Una volta si diceva che l’Africa sarebbe stato il continente del futuro, ricco di potenzialità umane e di risorse naturali. Un recente articolo sul blog Lens del New York Times, ha sottolineato un aspetto interessante che riguarda da vicino l’attività fotogiornalistica nel continente nero. Secondo lo State of Photography 2015 report del World press photo, solo il 2% delle iscrizioni ai concorsi annuali vengono da professionisti africani. Un po’ pochino, considerando che il dato nel 2016 non è migliorato, anche se a dispetto di altri colleghi, gli africani sono quelli che riescono meglio a farsi assumere da grandi giornali o agenzie.
Secondo Whitney Richardson, autrice dell’articolo, l’assenza di una copertura locale nel mercato internazionale si riflette anche nella partecipazioni a importanti premi e riconoscimenti.
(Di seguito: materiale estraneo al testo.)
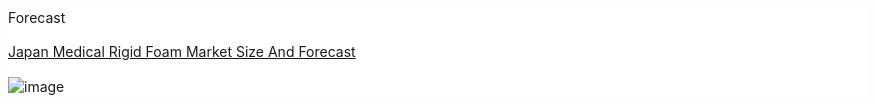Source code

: Forecast</a></p><p><a href="https://github.com/davidj89/Market-Intellect/blob/main/Medical-Rigid-Foam-Market/Medical-Rigid-Foam-Market.md">Japan Medical Rigid Foam Market Size And Forecast</a></p>
![image](https://github.com/user-attachments/assets/b7d0cf05-604f-40e9-a8ce-d06b7a341f23)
Il nigeriano Akintunde Akinleye, che per anni ha collaborato con Reuters, dice che per fare un buon lavoro non è tanto necessario avere una buona strumentazione, quanto le basi di storytelling e photoediting, aspetti carenti nelle università e nelle scuole africane.
La preparazione è fondamentale dato che le agenzie internazionali puntano tantissimo sui fotografi locali. I giornalisti africani devono avere la possibilità di emergere e pubblicare le loro storie. Una piattaforma che senz’altro funziona è Instagram e testimone di ciò è Andrew Esiebo, nigeriano, che con il suo account @everydayafrica ha raggiunto i 91 mila follower. “Internet ti dà le stesse possibilità degli altri”, è solito dire ai fotografi più giovani.

L’account è stato inserito all’interno di un database nato dalla collaborazione della commissione del World Press Photo e il social network Blink per registrare e monitorare online i fotogiornalisti del continente. L’obiettivo è mettere in connessione tutti i professionisti del settore e sviluppare le loro potenzialità.
Ma se da una parte c’è chi, come Akinleye, sprona i giovani a cercare fortuna e finanziamenti altrove, altri spingono affinché siano gli “altri” a venire in casa propria. Tra questi Aida Muluneh e Azu Nwagbogu fondatori e direttori rispettivamente dell’Addis foto fest in Etiopia e dell’Africa artists foundation e del LagosPhoto festival in Nigeria.
“In molte zone del continente l’idea della fotografia non si è ancora sviluppata”, ha detto l’italiano Marco Longari, capo della sezione africana di France presse. La ricerca di talenti di Longari si focalizza soprattuto in Kenya, Nigeria e Sud Africa (dove lui lavora) e proprio il Paese di Mandela è considerato una delle migliori scuole di fotogiornalismo di tutta l’Africa. Negli anni ’50, il tedesco Jürgen Schadeberg ha formato una generazione di giovani fotografi che poi avrebbe documentato le atrocità dell’apartheid per Drum magazine come Ernest Cole, Bob Gosani o Peter Magubane.

Più di recente, nel 1989, David Goldblatt ha fondato il programma Market Workshop di cui hanno beneficiato professionisti come Zanele Muholi o Jodi Bieber.
Tra i programmi degni di nota ci sono anche quelli avviati dalla Zimbabwe association of female photographers, dal Nuku studio ad Accra (Ghana) e dal Sudanese photography group.
L’obiettivo, secondo Esiebo, è quello che di rendere i professionisti africani meno dipendenti dalle pubblicazioni internazionali, ma iniziare sempre più collaborazioni “in casa”.